» Deine Aufgabe
Beantworte die folgenden Fragen kurz mithilfe der Predigt.
(a) Um welches Jahr herum schrieb Paulus den Brief an die Korinther?
(b) Welches Ereignis, das bald 30 Jahre her ist, nennt die Predigt als Beispiel?
(c) Wie viele Menschen kennt Paulus, die dem Herrn nach der Auferstehung begegnet sind?

» Ausgewählter Text
================================
Was ist uns am wichtigsten? Christus, der Gekreuzigte! Die Predigt von Bischof Stefan Oster anlässlich der adventlichen Feier der Mitarbeiterinnen und Mitarbeiter im Bischöflichen Ordinariat und des Diözesancaritasverbandes in Passau.
Liebe Schwestern, liebe Brüder, liebe Mitarbeiterinnen und Mitarbeiter,
diese erste Lesung vom Hl. Paulus hat mich schon häufig intensiv beschäftigt. Paulus schreibt an die Korinther, eine junge Gemeinde, die er selbst mitgegründet hatte und in der er eine ganze Zeit selbst gelebt hatte, ehe er auf seinen großen Missionsreisen weiterzog.
Und ganz offenbar gibt es in Korinth viel Glauben und viele Zeichen des Glaubens, aber inzwischen nach dem Fortgang des Paulus auch viel Streit und Ärger, Parteiungen und theologische Uneinheit. Manchmal scheint es wie eine Beschreibung von heute in der Kirche. Oder vermutlich ist es auch eine Darstellung von etwas, was es in der Kirche immer gegeben hat: Das Ringen um den rechten Glauben und den rechten Weg im Glauben.
20 Jahre nach Christus sind ziemlich kurz
Paulus schreibt den Brief gut 20 Jahre nach der Auferstehung Jesu. Und wenn Sie sich zurückerinnern, was in unserem Leben vor 20 Jahren war, dann kommt uns doch manches noch gar nicht so lange her vor. Zumindest wenn wir selber nicht mehr ganz jung sind. Denken Sie beispielsweise an den Fall der Berliner Mauer, der nun bald 30 Jahre her ist und vielen von uns noch so deutlich in Erinnerung ist und in seinen Konsequenzen noch so unmittelbare Auswirkungen auf unsere Politik und Gesellschaft hat.
Dies sage ich nur, um ein Gefühl zu geben, in welchem Zeitrahmen Paulus den Brief schreibt, um das Jahr 55 nach Christus etwa. Ein, zwei Jahre zuvor hatte Paulus vermutlich die Gemeinde in Korinth gegründet. Voller Glaubenstiefe und Enthusiasmus. Voller Bereitschaft der Menschen ihm zuzuhören und zu glauben. Und ganz offenbar auch mit begleitet von einer Vielzahl von konkreten Erfahrungen in Korinth, von Verwandlungen der Menschen, die in ihrem Herzen Jesus begegnet sind. Von Heilungen und anderen wundersamen Phänomenen.
Paulus will nur eines: den gekreuzigten Christus verkündigen
Paulus selbst hatte wieder einige Jahre zuvor auch persönlich eine intensive Bekehrungserfahrung gemacht. Und er schreibt in seinem Brief auch, dass er einige hundert Menschen kennt, die nach der Auferstehung Jesu dem Herrn selbst begegnet sind. Er kennt die Augenzeugen. Und Paulus und viele gläubig gewordene Christen von damals glaubten wohl auch, dass Jesus bald wiederkommen werde, womöglich noch zu ihren eigenen Lebzeiten – auch wenn diese Ansicht schon im Neuen Testament selbst wieder relativiert wird.
================================
» Material

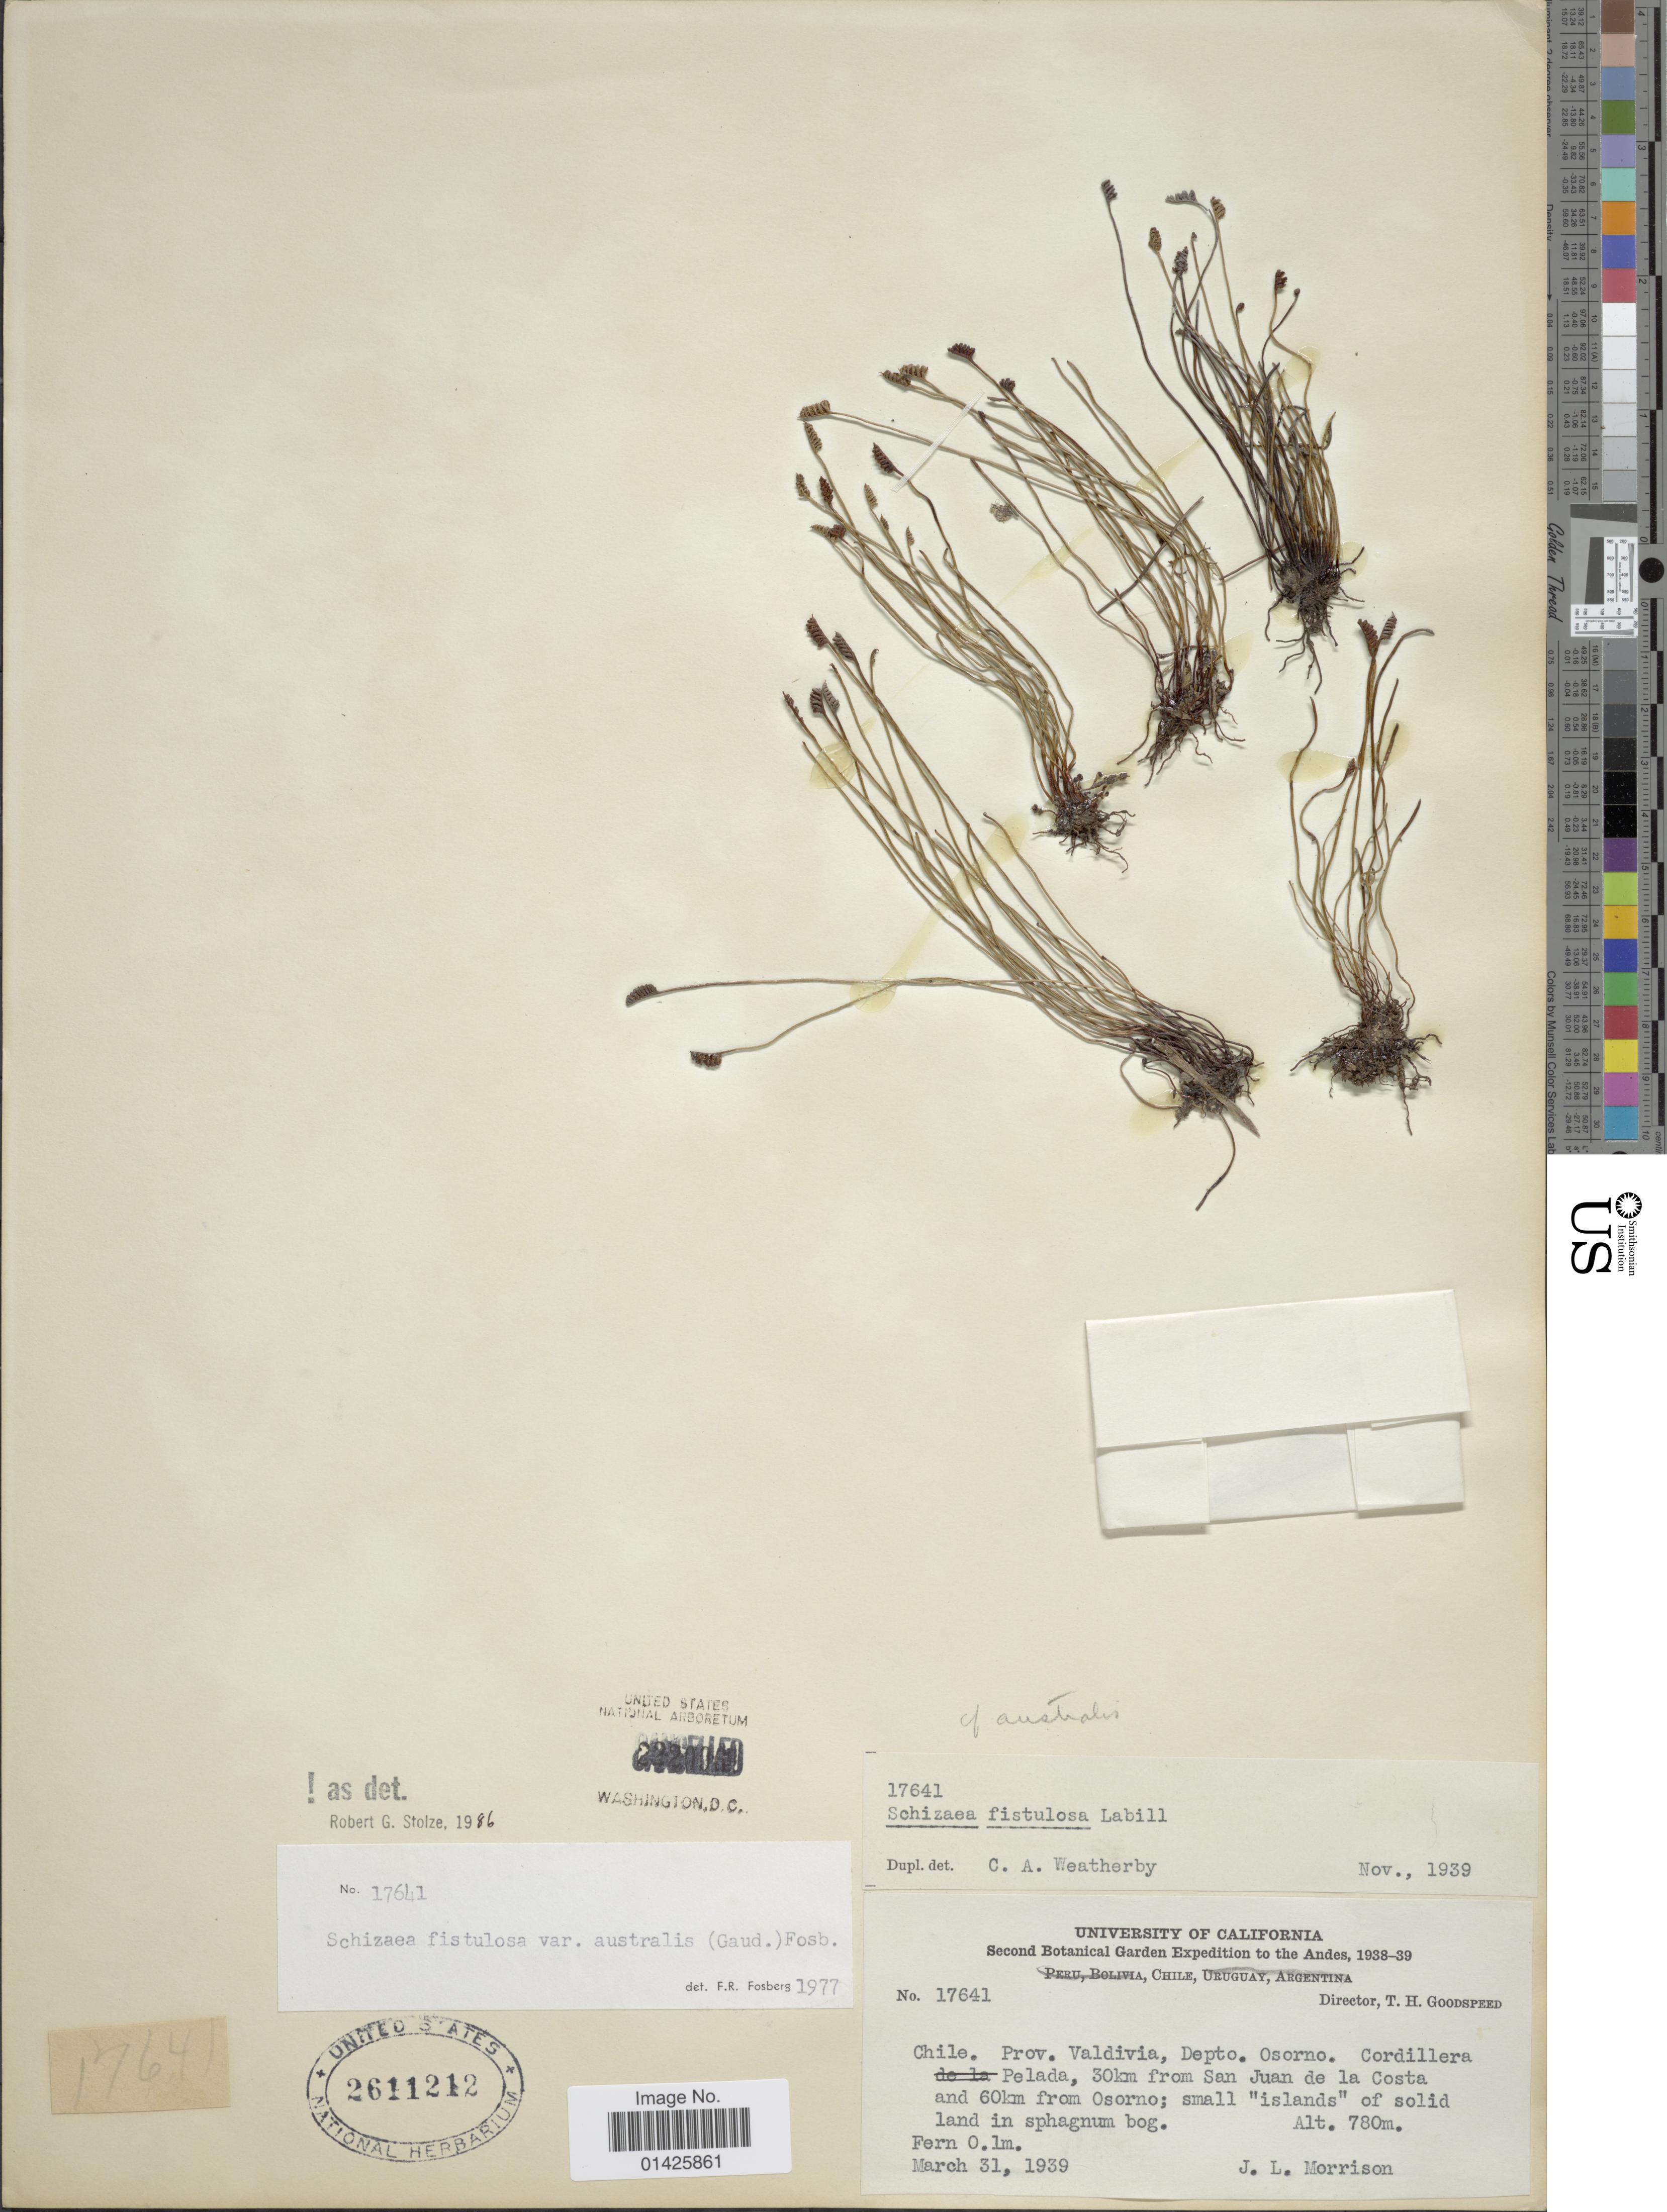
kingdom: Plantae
================================
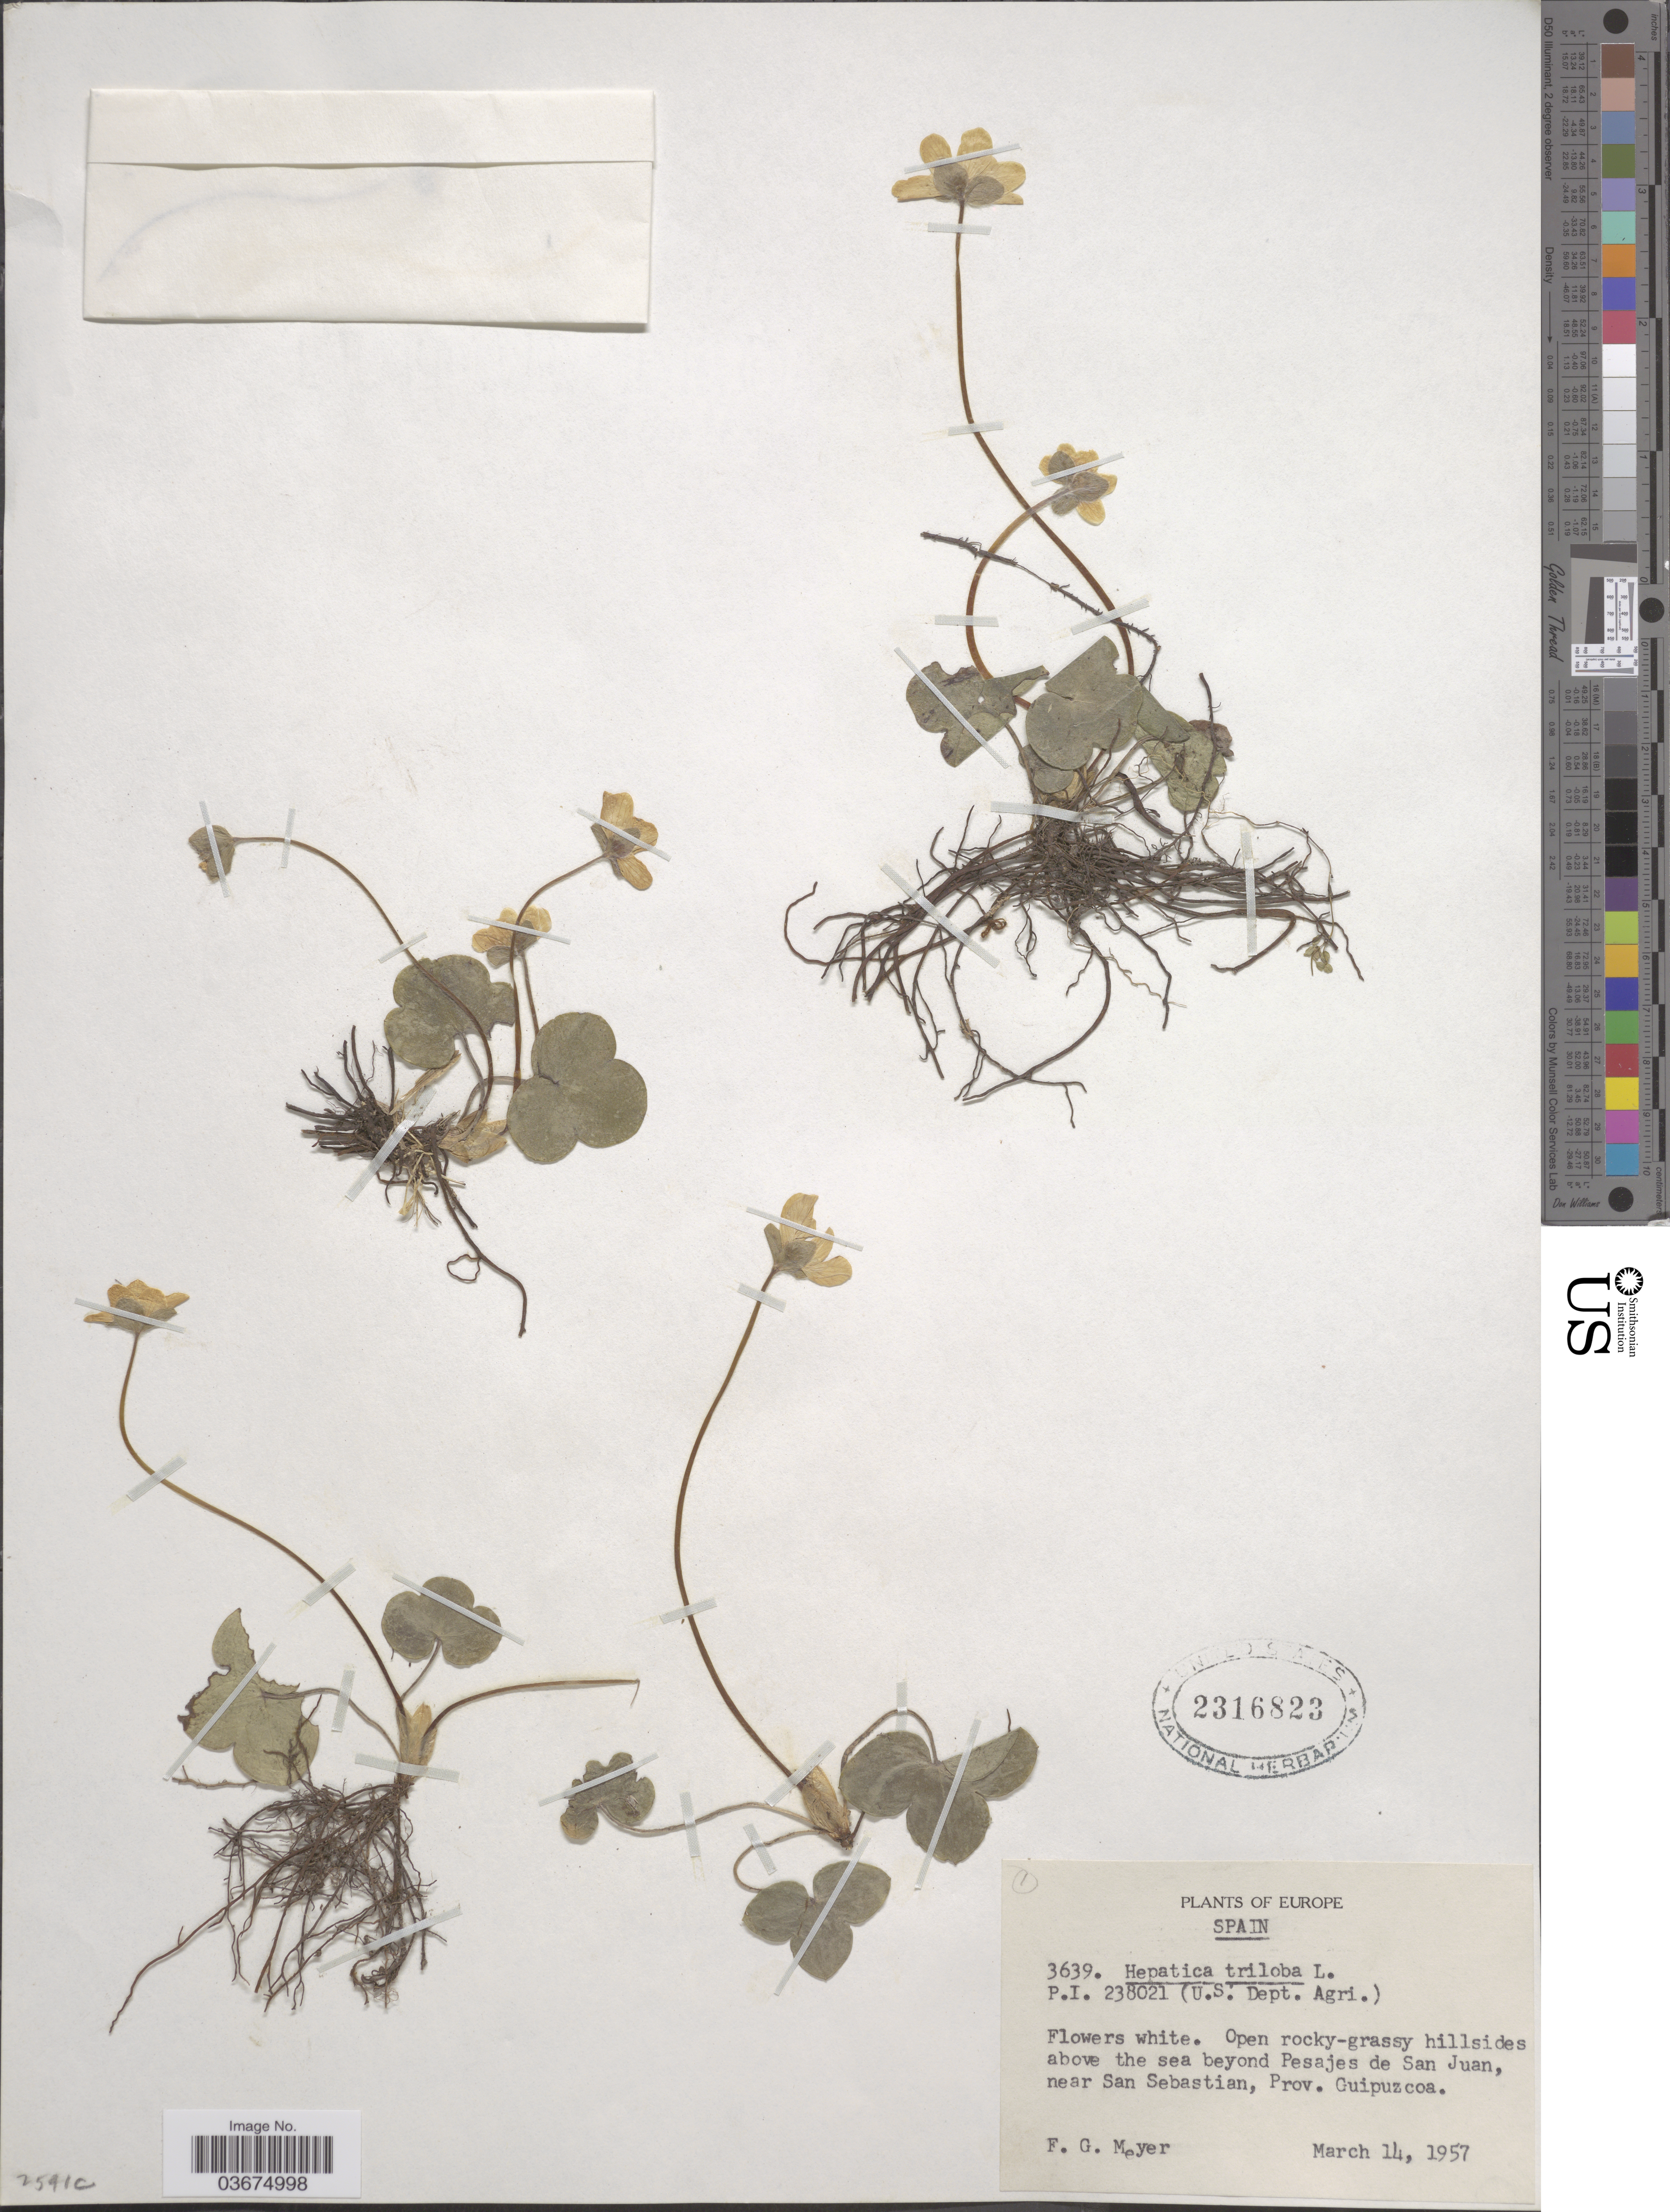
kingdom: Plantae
================================
» Lösung der Aufgabe
(a) Um das Jahr 55 nach Christus.
(b) Den Fall der Berliner Mauer.
(c) Einige hundert.